Sound crazy? Cell phone Rule Maker Nokia (NYSE: NOK) projects one billion cell phones worldwide by 2002. Estimates are for more than half of those to be Web-enabled phones, such as the Nokia 7110. The InfoSpace vision is one of ubiquitous Web phones functioning as the critical information access tool that enables purchases, both online and, significantly, offline. InfoSpace CEO Naveen Jain, formerly a Microsoft exec, recently stated, "The market opportunity for services that use the Internet to drive additional commerce to the larger, firmly entrenched offline market is huge. More than 80% of all Internet users research products online but purchase products offline."

The key to InfoSpace's immense market opportunity is localization. Your Web phone, which sends out a signal of your current location, will allow you to be targeted with ads and promotions from local restaurants and service merchants, such as the local dry cleaners and grocery markets. InfoSpace will provide the software that makes it all run smoothly -- on any platform and any device. The company also intends to take a small cut of the transactions it enables.

It's a compelling business model, and it appears all the more compelling based on two significant competitive advantages. First, InfoSpace has gained significant momentum through a number of big-name partnerships, including deals with Microsoft (Nasdaq: MSFT) (for shared access to MSN's instant messaging), Intel (Nasdaq: INTC) (to provide services for Intel's new Web appliances), and Verisign (Nasdaq: VRSN) (for a secure wireless e-commerce platform). Second, InfoSpace owns some unique ("patent pending") technology that allows single-click instant buying. This server-based technology appears to be a huge convenience, as it automatically fills in website payment forms, eliminating the need to ever input payment or shipping information. For the time being at least, InfoSpace appears to be protected by some fairly significant barriers to entry.

With 24 carriers already on board, the company's economic model is scaling rapidly. Fourth-quarter 1999 revenues came in at $14.35 million, up 314% from the year-ago quarter. As a software company, gross margins are very high -- 87.8% in Q4, up 3.5 percentage points from the year prior. Lo and behold, InfoSpace is even profitable, scoring a pre-tax operating margin of 9.8% during the most recent quarter. No doubt, profit margins will climb rapidly as the company gains scale.

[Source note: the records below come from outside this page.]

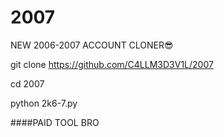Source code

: # 2007
NEW 2006-2007 ACCOUNT CLONER😎

git clone https://github.com/C4LLM3D3V1L/2007

cd 2007

python 2k6-7.py



####PAID TOOL BRO
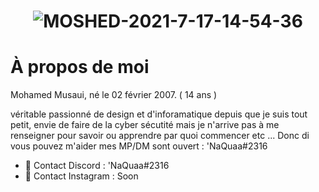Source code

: # <p align="center">![MOSHED-2021-7-17-14-54-36](https://cdn.discordapp.com/attachments/888009770898956288/891279932662112256/105d7f8edd79a4044bb0ac21feb24048.png)

  # À propos de moi

Mohamed Musaui, né le 02 février 2007. ( 14 ans )        

véritable passionné de design et d'inforamatique depuis que je suis tout petit, envie de faire de la cyber sécutité mais je n'arrive pas à me renseigner pour savoir ou apprendre par quoi commencer etc ... Donc di vous pouvez m'aider mes MP/DM sont ouvert : 'NaQuaa#2316

- 🔎 Contact Discord : 'NaQuaa#2316
- 🔎 Contact Instagram : Soon
  
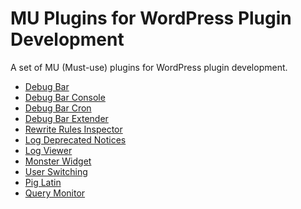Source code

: MU Plugins for WordPress Plugin Development
===========================================

A set of MU (Must-use) plugins for WordPress plugin development.

* [Debug Bar](https://wordpress.org/plugins/debug-bar/)
* [Debug Bar Console](https://wordpress.org/plugins/debug-bar-console/)
* [Debug Bar Cron](https://wordpress.org/plugins/debug-bar-cron/)
* [Debug Bar Extender](https://wordpress.org/plugins/debug-bar-extender/developers/)
* [Rewrite Rules Inspector](https://wordpress.org/plugins/rewrite-rules-inspector/)
* [Log Deprecated Notices](https://wordpress.org/plugins/log-deprecated-notices/)
* [Log Viewer](https://wordpress.org/plugins/log-viewer/)
* [Monster Widget](https://wordpress.org/plugins/monster-widget/)
* [User Switching](https://wordpress.org/plugins/user-switching/)
* [Pig Latin](https://wordpress.org/plugins/piglatin/)
* [Query Monitor](https://wordpress.org/plugins/query-monitor/)
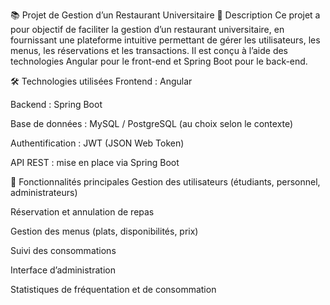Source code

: 📚 Projet de Gestion d’un Restaurant Universitaire
📝 Description
Ce projet a pour objectif de faciliter la gestion d’un restaurant universitaire, en fournissant une plateforme intuitive permettant de gérer les utilisateurs, les menus, les réservations et les transactions. Il est conçu à l’aide des technologies Angular pour le front-end et Spring Boot pour le back-end.

🛠️ Technologies utilisées
Frontend : Angular

Backend : Spring Boot

Base de données : MySQL / PostgreSQL (au choix selon le contexte)

Authentification : JWT (JSON Web Token)

API REST : mise en place via Spring Boot

🎯 Fonctionnalités principales
Gestion des utilisateurs (étudiants, personnel, administrateurs)

Réservation et annulation de repas

Gestion des menus (plats, disponibilités, prix)

Suivi des consommations

Interface d’administration

Statistiques de fréquentation et de consommation
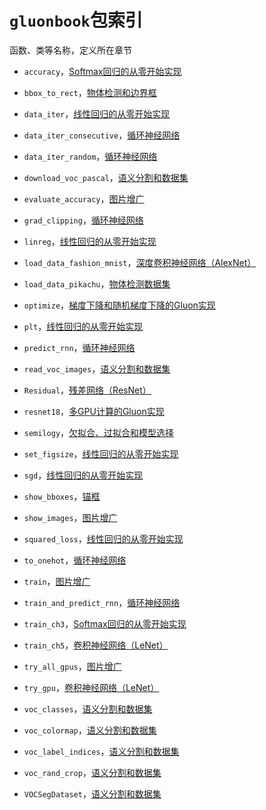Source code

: # `gluonbook`包索引


函数、类等名称，定义所在章节


* `accuracy`，[Softmax回归的从零开始实现](../chapter_deep-learning-basics/softmax-regression-scratch.md)

* `bbox_to_rect`，[物体检测和边界框](../chapter_computer-vision/bounding-box.md)

* `data_iter`，[线性回归的从零开始实现](../chapter_deep-learning-basics/linear-regression-scratch.md)

* `data_iter_consecutive`，[循环神经网络](../chapter_recurrent-neural-networks/rnn.md)

* `data_iter_random`，[循环神经网络](../chapter_recurrent-neural-networks/rnn.md)

* `download_voc_pascal`，[语义分割和数据集](../chapter_computer-vision/semantic-segmentation-and-dataset.md)

* `evaluate_accuracy`，[图片增广](../chapter_computer-vision/image-augmentation.md)

* `grad_clipping`，[循环神经网络](../chapter_recurrent-neural-networks/rnn.md)

* `linreg`，[线性回归的从零开始实现](../chapter_deep-learning-basics/linear-regression-scratch.md)

* `load_data_fashion_mnist`，[深度卷积神经网络（AlexNet）](../chapter_convolutional-neural-networks/alexnet.md)

* `load_data_pikachu`，[物体检测数据集](../chapter_computer-vision/object-detection-dataset.md)

* `optimize`，[梯度下降和随机梯度下降的Gluon实现](../chapter_optimization/gd-sgd-gluon.md)

* `plt`，[线性回归的从零开始实现](../chapter_deep-learning-basics/linear-regression-scratch.md)

* `predict_rnn`，[循环神经网络](../chapter_recurrent-neural-networks/rnn.md)

* `read_voc_images`，[语义分割和数据集](../chapter_computer-vision/semantic-segmentation-and-dataset.md)

* `Residual`，[残差网络（ResNet）](../chapter_convolutional-neural-networks/resnet.md)

* `resnet18`，[多GPU计算的Gluon实现](../chapter_computational-performance/multiple-gpus-gluon.md)

* `semilogy`，[欠拟合、过拟合和模型选择](../chapter_deep-learning-basics/underfit-overfit.md)

* `set_figsize`，[线性回归的从零开始实现](../chapter_deep-learning-basics/linear-regression-scratch.md)

* `sgd`，[线性回归的从零开始实现](../chapter_deep-learning-basics/linear-regression-scratch.md)

* `show_bboxes`，[锚框](../chapter_computer-vision/anchor.md)

* `show_images`，[图片增广](../chapter_computer-vision/image-augmentation.md)

* `squared_loss`，[线性回归的从零开始实现](../chapter_deep-learning-basics/linear-regression-scratch.md)

* `to_onehot`，[循环神经网络](../chapter_recurrent-neural-networks/rnn.md)

* `train`，[图片增广](../chapter_computer-vision/image-augmentation.md)

* `train_and_predict_rnn`，[循环神经网络](../chapter_recurrent-neural-networks/rnn.md)

* `train_ch3`，[Softmax回归的从零开始实现](../chapter_deep-learning-basics/softmax-regression-scratch.md)

* `train_ch5`，[卷积神经网络（LeNet）](../chapter_convolutional-neural-networks/lenet.md)

* `try_all_gpus`，[图片增广](../chapter_computer-vision/image-augmentation.md)

* `try_gpu`，[卷积神经网络（LeNet）](../chapter_convolutional-neural-networks/lenet.md)

* `voc_classes`，[语义分割和数据集](../chapter_computer-vision/semantic-segmentation-and-dataset.md)

* `voc_colormap`，[语义分割和数据集](../chapter_computer-vision/semantic-segmentation-and-dataset.md)

* `voc_label_indices`，[语义分割和数据集](../chapter_computer-vision/semantic-segmentation-and-dataset.md)

* `voc_rand_crop`，[语义分割和数据集](../chapter_computer-vision/semantic-segmentation-and-dataset.md)

* `VOCSegDataset`，[语义分割和数据集](../chapter_computer-vision/semantic-segmentation-and-dataset.md)
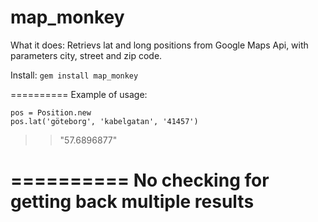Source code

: map_monkey
==========

What it does:
Retrievs lat and long positions from Google Maps Api, with parameters city, street and zip code.

Install:
`gem install map_monkey`

==========
Example of usage:

`pos = Position.new` <br />
`pos.lat('göteborg', 'kabelgatan', '41457')`
>> "57.6896877"

==========
No checking for getting back multiple results <br />
==========
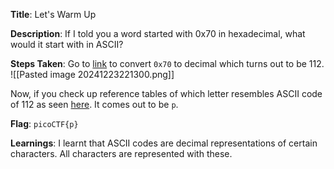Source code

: 
**Title**: Let's Warm Up

**Description**:
If I told you a word started with 0x70 in hexadecimal, what would it start with in ASCII?


**Steps Taken**:
Go to [link](https://www.rapidtables.com/convert/number/hex-to-decimal.html?x=70) to convert `0x70` to decimal which turns out to be 112.
![[Pasted image 20241223221300.png]]

Now, if you check up reference tables of which letter resembles ASCII code of 112 as seen [here](http://sticksandstones.kstrom.com/appen.html).
It comes out to be `p`.


**Flag**: `picoCTF{p}`

**Learnings**:
I learnt that ASCII codes are decimal representations of certain characters.
All characters are represented with these.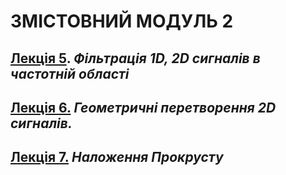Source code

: # **ЗМІСТОВНИЙ МОДУЛЬ 2**
## [**Лекція 5**](/_LEC_/Modulus_2/2021_CG_DIP_Mod_2_Lec_05.pdf). ***Фільтрація 1D, 2D сигналів в частотній області***

## [**Лекція 6.**](/_LEC_/Modulus_2/2021_CG_DIP_Mod_3_Lec_06.pdf) ***Геометричні перетворення 2D сигналів.***

## [**Лекція 7.**](/_LEC_/Modulus_2/2021_CG_DIP_Mod_3_Lec_07.pdf) ***Наложення Прокрусту***
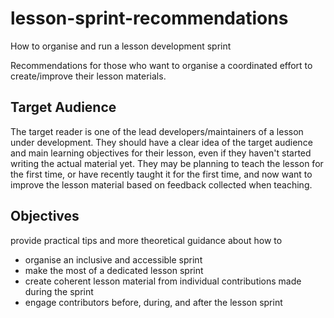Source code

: # lesson-sprint-recommendations
How to organise and run a lesson development sprint

Recommendations for those who want to organise a coordinated effort to create/improve their lesson materials.

## Target Audience

The target reader is one of the lead developers/maintainers of a lesson under development. 
They should have a clear idea of the target audience and main learning objectives for their lesson, 
even if they haven't started writing the actual material yet.
They may be planning to teach the lesson for the first time, 
or have recently taught it for the first time, 
and now want to improve the lesson material based on feedback collected when teaching.

## Objectives

provide practical tips and more theoretical guidance about how to 

- organise an inclusive and accessible sprint
- make the most of a dedicated lesson sprint
- create coherent lesson material from individual contributions made during the sprint
- engage contributors before, during, and after the lesson sprint
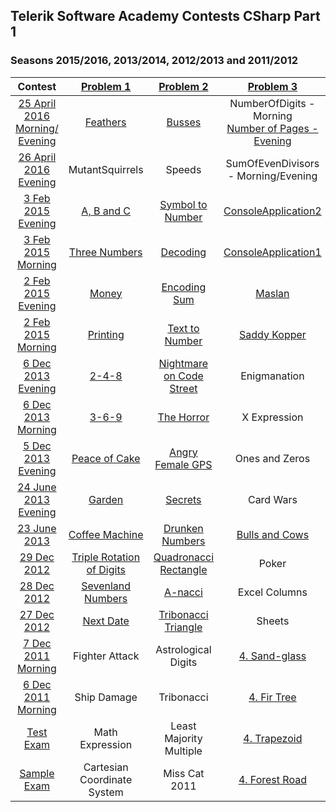 ## Telerik Software Academy Contests CSharp Part 1
### Seasons 2015/2016, 2013/2014, 2012/2013 and 2011/2012

|        Contest       |          [Problem 1](https://github.com/petyakostova/Telerik-Academy/tree/master/C%23/C%23%201%20Contests/1)          |         [Problem 2](https://github.com/petyakostova/Telerik-Academy/tree/master/C%23/C%23%201%20Contests/2)        |      [Problem 3](https://github.com/petyakostova/Telerik-Academy/tree/master/C%23/C%23%201%20Contests/3)      |      [Problem 4](https://github.com/petyakostova/Telerik-Academy/tree/master/C%23/C%23%201%20Contests/4)      |       [Problem 5](https://github.com/petyakostova/Telerik-Academy/tree/master/C%23/C%23%201%20Contests/5)       |
|:--------------------:|:---------------------------:|:------------------------:|:-------------------:|:-------------------:|:---------------------:|
| [25 April 2016 Morning/ Evening](http://bgcoder.com/Contests/337/Telerik-Academy-Exam-Fundamentals-25-April-2016-Evening) |     [Feathers](https://github.com/petyakostova/Telerik-Academy/tree/master/C%23/C%23%201%20Contests/1/Feathers)    |   [Busses](https://github.com/petyakostova/Telerik-Academy/tree/master/C%23/C%23%201%20Contests/2/Busses)  |   NumberOfDigits - Morning <br> [Number of Pages - Evening](https://github.com/petyakostova/Telerik-Academy/tree/master/C%23/C%23%201%20Contests/3/Number-Of-Pages)  |   [Batman](https://github.com/petyakostova/Telerik-Academy/tree/master/C%23/C%23%201%20Contests/4/Batman)  | [BobbyAvokadoto](https://github.com/petyakostova/Telerik-Academy/tree/master/C%23/C%23%201%20Contests/5/Bobby-Avokadoto) |
|      [26 April 2016 Evening](http://bgcoder.com/Contests/338/Telerik-Academy-Exam-Fundamentals-26-April-2016-Evening)     | MutantSquirrels |   Speeds  | SumOfEvenDivisors - Morning/Evening | MalkoKote |   Conductors   |
|  [3 Feb 2015 Evening](http://bgcoder.com/Contests/205/Telerik-Academy-Exam-1-3-February-2015-Evening)  |          [A, B and C](https://github.com/petyakostova/Telerik-Academy/tree/master/C%23/C%23%201%20Contests/1/A-B-and-C)         |     [Symbol to Number](https://github.com/petyakostova/Telerik-Academy/tree/master/C%23/C%23%201%20Contests/2/Symbol-To-Number)     | [ConsoleApplication2](https://github.com/petyakostova/Telerik-Academy/tree/master/C%23/C%23%201%20Contests/3/ConsoleApplication2) |       Ex-rugs       |       Find Bits       |
|  [3 Feb 2015 Morning](http://bgcoder.com/Contests/204/Telerik-Academy-Exam-1-3-February-2015-Morning)  |        [Three Numbers](https://github.com/petyakostova/Telerik-Academy/tree/master/C%23/C%23%201%20Contests/1/Three-Numbers)        |         [Decoding](https://github.com/petyakostova/Telerik-Academy/tree/master/C%23/C%23%201%20Contests/2/Decoding)         | [ConsoleApplication1](https://github.com/petyakostova/Telerik-Academy/tree/master/C%23/C%23%201%20Contests/3/ConsoleApplication2) |     [Persian rugs](https://github.com/petyakostova/Telerik-Academy/tree/master/C%23/C%23%201%20Contests/4/Persian-Rugs)    |     Search in Bits    |
|  [2 Feb 2015 Evening](http://bgcoder.com/Contests/203/Telerik-Academy-Exam-1-2-February-2015-Evening)  |            [Money](https://github.com/petyakostova/Telerik-Academy/tree/master/C%23/C%23%201%20Contests/1/Money)            |       [Encoding Sum](https://github.com/petyakostova/Telerik-Academy/tree/master/C%23/C%23%201%20Contests/2/Encoding-Sum)       |        [Maslan](https://github.com/petyakostova/Telerik-Academy/tree/master/C%23/C%23%201%20Contests/3/Maslan)       |       Cube-3D       |   Sequences of Bits   |
|  [2 Feb 2015 Morning](http://bgcoder.com/Contests/202/Telerik-Academy-Exam-1-2-February-2015-Morning)  |           [Printing](https://github.com/petyakostova/Telerik-Academy/tree/master/C%23/C%23%201%20Contests/1/Printing)          |      [Text to Number](https://github.com/petyakostova/Telerik-Academy/tree/master/C%23/C%23%201%20Contests/2/Text-To-Number)      |     [Saddy Kopper](https://github.com/petyakostova/Telerik-Academy/tree/master/C%23/C%23%201%20Contests/3/Saddy-Kopper)   |         [Cube](https://github.com/petyakostova/Telerik-Academy/tree/master/C%23/C%23%201%20Contests/4/Cube)        |      Bits to Bits     |
|  [6 Dec 2013 Evening](http://bgcoder.com/Contests/107/Telerik-Academy-Exam-1-6-December-2013-Evening)  |            [2-4-8](https://github.com/petyakostova/Telerik-Academy/tree/master/C%23/C%23%201%20Contests/1/2-4-8)            | [Nightmare on Code Street](https://github.com/petyakostova/Telerik-Academy/tree/master/C%23/C%23%201%20Contests/2/Nightmare-On-Code-Street) |     Enigmanation    |  [Kaspichania Boats](https://github.com/petyakostova/Telerik-Academy/tree/master/C%23/C%23%201%20Contests/4/Kaspichania-Boats)  |      Game of Page     |
|  [6 Dec 2013 Morning](http://bgcoder.com/Contests/106/Telerik-Academy-Exam-1-6-December-2013-Morning)  |            [3-6-9](https://github.com/petyakostova/Telerik-Academy/tree/master/C%23/C%23%201%20Contests/1/3-6-9)            |        [The Horror](https://github.com/petyakostova/Telerik-Academy/tree/master/C%23/C%23%201%20Contests/2/The-Horror)        |     X Expression    |    [Diamond Trolls](https://github.com/petyakostova/Telerik-Academy/tree/master/C%23/C%23%201%20Contests/4/Diamond-Trolls)   |        Warhead        |
|  [5 Dec 2013 Evening](http://bgcoder.com/Contests/105/Telerik-Academy-Exam-1-5-December-2013-Evening)  |        [Peace of Cake](https://github.com/petyakostova/Telerik-Academy/tree/master/C%23/C%23%201%20Contests/1/Peace-Of-Cake)        |     [Angry Female GPS](https://github.com/petyakostova/Telerik-Academy/tree/master/C%23/C%23%201%20Contests/2/Angry-Female-GPS)     |    Ones and Zeros   |      [Eggcelent](https://github.com/petyakostova/Telerik-Academy/tree/master/C%23/C%23%201%20Contests/4/Eggcelent)      | Na Baba mi Smetalnika |
| [24 June 2013 Evening](http://bgcoder.com/Contests/93/Telerik-Academy-Exam-1-24-June-2013-Evening) |            [Garden](https://github.com/petyakostova/Telerik-Academy/tree/master/C%23/C%23%201%20Contests/1/Garden)           |          [Secrets](https://github.com/petyakostova/Telerik-Academy/tree/master/C%23/C%23%201%20Contests/2/Secrets)         |      Card Wars      |   [Bat'Goiko Tower](https://github.com/petyakostova/Telerik-Academy/tree/master/C%23/C%23%201%20Contests/4/Bat-Goiko-Tower)   |        Bittris        |
|     [23 June 2013](http://bgcoder.com/Contests/91/Telerik-Academy-Exam-1-23-June-2013)     |        [Coffee Machine](https://github.com/petyakostova/Telerik-Academy/tree/master/C%23/C%23%201%20Contests/1/Coffee-Machine)       |      [Drunken Numbers](https://github.com/petyakostova/Telerik-Academy/tree/master/C%23/C%23%201%20Contests/2/Drunken-Numbers)     |    [Bulls and Cows](https://github.com/petyakostova/Telerik-Academy/tree/master/C%23/C%23%201%20Contests/3/Bulls-And-Cows)   |         [Fire](https://github.com/petyakostova/Telerik-Academy/tree/master/C%23/C%23%201%20Contests/4/Fire)        |        [Neurons](https://github.com/petyakostova/Telerik-Academy/tree/master/C%23/C%23%201%20Contests/5/Neurons)        |
|      [29 Dec 2012](http://bgcoder.com/Contests/43/Telerik-Academy-Exam-1-29-Dec-2012)     |  [Triple Rotation of Digits](https://github.com/petyakostova/Telerik-Academy/tree/master/C%23/C%23%201%20Contests/1/Triple-Rotation-%D0%9Ef-Digits)  |   [Quadronacci Rectangle](https://github.com/petyakostova/Telerik-Academy/tree/master/C%23/C%23%201%20Contests/2/Quadronacci-Rectangle)  |        Poker        |       [UK Flag](https://github.com/petyakostova/Telerik-Academy/tree/master/C%23/C%23%201%20Contests/4/UK-Flag)       |       Angry Bits      |
|      [28 Dec 2012](http://bgcoder.com/Contests/42/Telerik-Academy-Exam-1-28-Dec-2012)    |      [Sevenland Numbers](https://github.com/petyakostova/Telerik-Academy/tree/master/C%23/C%23%201%20Contests/1/Sevenland-Numbers)      |          [A-nacci](https://github.com/petyakostova/Telerik-Academy/tree/master/C%23/C%23%201%20Contests/2/A-nacci)         |    Excel Columns    |     [Telerik Logo](https://github.com/petyakostova/Telerik-Academy/tree/master/C%23/C%23%201%20Contests/4/Telerik-Logo)    |        Bit Ball       |
|      [27 Dec 2012](http://bgcoder.com/Contests/41/Telerik-Academy-Exam-1-27-Dec-2012)     |          [Next Date](https://github.com/petyakostova/Telerik-Academy/tree/master/C%23/C%23%201%20Contests/1/Next-Date)          |    [Tribonacci Triangle](https://github.com/petyakostova/Telerik-Academy/tree/master/C%23/C%23%201%20Contests/2/Tribonacci-Triangle)   |        Sheets       |       [Carpets](https://github.com/petyakostova/Telerik-Academy/tree/master/C%23/C%23%201%20Contests/4/Carpets)       |     Formula Bit 1     |
|  [7 Dec 2011 Morning](http://bgcoder.com/Contests/5/Telerik-Academy-Exam-1-7-Dec-2011-Morning)  |        Fighter Attack       |    Astrological Digits   |      [4. Sand-glass](https://github.com/petyakostova/Telerik-Academy/tree/master/C%23/C%23%201%20Contests/4/Sand-Glass)     |     Dancing Bits    |         Lines         |
|  [6 Dec 2011 Morning](http://bgcoder.com/Contests/2/Telerik-Academy-Exam-1-6-Dec-2011-Morning)  |         Ship Damage         |        Tribonacci        |       [4. Fir Tree](https://github.com/petyakostova/Telerik-Academy/tree/master/C%23/C%23%201%20Contests/4/Fir-Tree)      |  We All Love Bits!  |        Pillars        |
|       [Test Exam](http://bgcoder.com/Contests/3/CSharp-Fundamentals-2011-2012-Part-1-Test-Exam)      |       Math Expression       |  Least Majority Multiple |      [4. Trapezoid](https://github.com/petyakostova/Telerik-Academy/tree/master/C%23/C%23%201%20Contests/4/Trapezoid)      |      Odd Number     |       Fall Down       |
|      [Sample Exam](http://bgcoder.com/Contests/1/CSharp-Fundamentals-2011-2012-Part-1-Sample-Exam)     | Cartesian Coordinate System |       Miss Cat 2011      |     [4. Forest Road](https://github.com/petyakostova/Telerik-Academy/tree/master/C%23/C%23%201%20Contests/4/Forest-Road)     | Binary Digits Count |      Subset Sums      |
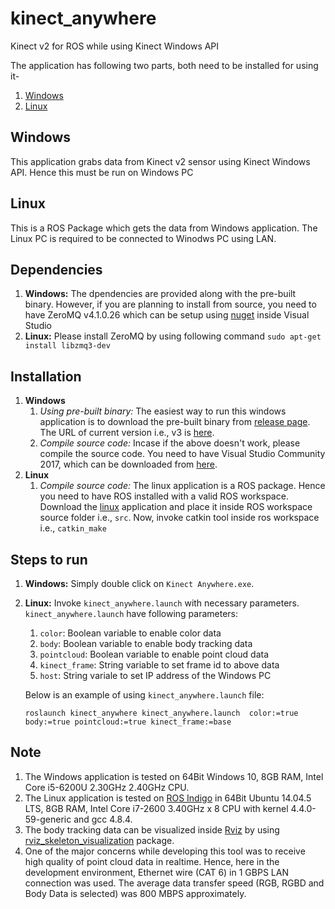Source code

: # kinect_anywhere
Kinect v2 for ROS while using Kinect Windows API


The application has following two parts, both need to be installed for using it-
1. [Windows](Windows)
1. [Linux](Linux)

## Windows
This application grabs data from Kinect v2 sensor using Kinect Windows API. Hence this must be run on Windows PC

## Linux
This is a ROS Package which gets the data from Windows application. The Linux PC is required to be connected to Winodws PC using LAN.

## Dependencies
1. **Windows:** The dpendencies are provided along with the pre-built binary. However, if you are planning to install from source, you need to have ZeroMQ v4.1.0.26 which can be setup using [nuget](https://www.nuget.org/packages/ZeroMQ/) inside Visual Studio
1. **Linux:** Please install ZeroMQ by using following command `sudo apt-get install libzmq3-dev`


## Installation
1. **Windows** 
     1. *Using pre-built binary:* The easiest way to run this windows application is to download the pre-built binary from [release page](https://github.com/ravijo/kinect_anywhere/releases). The URL of current version i.e., v3 is [here](https://github.com/ravijo/kinect_anywhere/releases/download/3/Kinect.Anywhere.Windows.v3.zip).
     1. *Compile source code:* Incase if the above doesn't work, please compile the source code. You need to have Visual Studio Community 2017, which can be downloaded from [here](https://www.visualstudio.com/downloads/).
1. **Linux** 
     1. *Compile source code:* The linux application is a ROS package. Hence you need to have ROS installed with a valid ROS workspace. Download the [linux](Linux) application and place it inside ROS workspace source folder i.e., `src`. Now, invoke catkin tool inside ros workspace i.e., `catkin_make`

## Steps to run
1. **Windows:** Simply double click on `Kinect Anywhere.exe`.
1. **Linux:** Invoke `kinect_anywhere.launch` with necessary parameters. `kinect_anywhere.launch` have following parameters:
     1. `color`: Boolean variable to enable color data
     1. `body`: Boolean variable to enable body tracking data
     1. `pointcloud`: Boolean variable to enable point cloud data
     1. `kinect_frame`: String variable to set frame id to above data
     1. `host`: String variale to set IP address of the Windows PC
     
     Below is an example of using `kinect_anywhere.launch` file:
     
     `roslaunch kinect_anywhere kinect_anywhere.launch  color:=true body:=true pointcloud:=true kinect_frame:=base`


## Note
1. The Windows application is tested on 64Bit Windows 10, 8GB RAM, Intel Core i5-6200U 2.30GHz 2.40GHz CPU.
1. The Linux application is tested on [ROS Indigo](http://wiki.ros.org/indigo) in 64Bit Ubuntu 14.04.5 LTS, 8GB RAM, Intel Core i7-2600 3.40GHz x 8 CPU with kernel 4.4.0-59-generic and gcc 4.8.4.
1. The body tracking data can be visualized inside [Rviz](http://wiki.ros.org/rviz) by using [rviz_skeleton_visualization](https://github.com/ravijo/rviz_skeleton_visualization) package.
1. One of the major concerns while developing this tool was to receive high quality of point cloud data in realtime. Hence, here in the development environment, Ethernet wire (CAT 6) in 1 GBPS LAN connection was used. The average data transfer speed (RGB, RGBD and Body Data is selected) was 800 MBPS approximately.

Great income statement overall, but the balance sheet is only so-so. A flow ratio of 1.50 indicates that InfoSpace is somewhat lacking in the working capital management department. That's not a horrible Flowie, but it is somewhat troubling considering that metric is up from a much better 0.88 a year ago. It should be pointed out that a somewhat unusual $11.4 million loan to an "unrelated third party" was responsible for skewing the flow ratio to the high side. Without that item and the associated interest receivable, the flow ratio drops to an excellent 0.80. But then again, that loan represents cash payment which a company in a stronger business position would've already pocketed. Great companies have the market power to demand up-front payment for their goods and services.

All told, the balance sheet weakness is really the only sore thumb that stands out in this story. Oh, well, then there's the matter of valuation. Even after InfoSpace shares crumbled 12.5% today, the company is still valued at $19.5 billion. That's 340x the run-rate revenues (Q4 revenue x 4). Obviously, the market is already onto InfoSpace's potential. Consider, however, that even at that lofty level, the stock may actually make sense if it can become the gold standard for enabling mobile commerce. I'll pass on a prediction for that outcome, but I will keep my eye on InfoSpace's financial statements in the quarters ahead to see if the story has legs.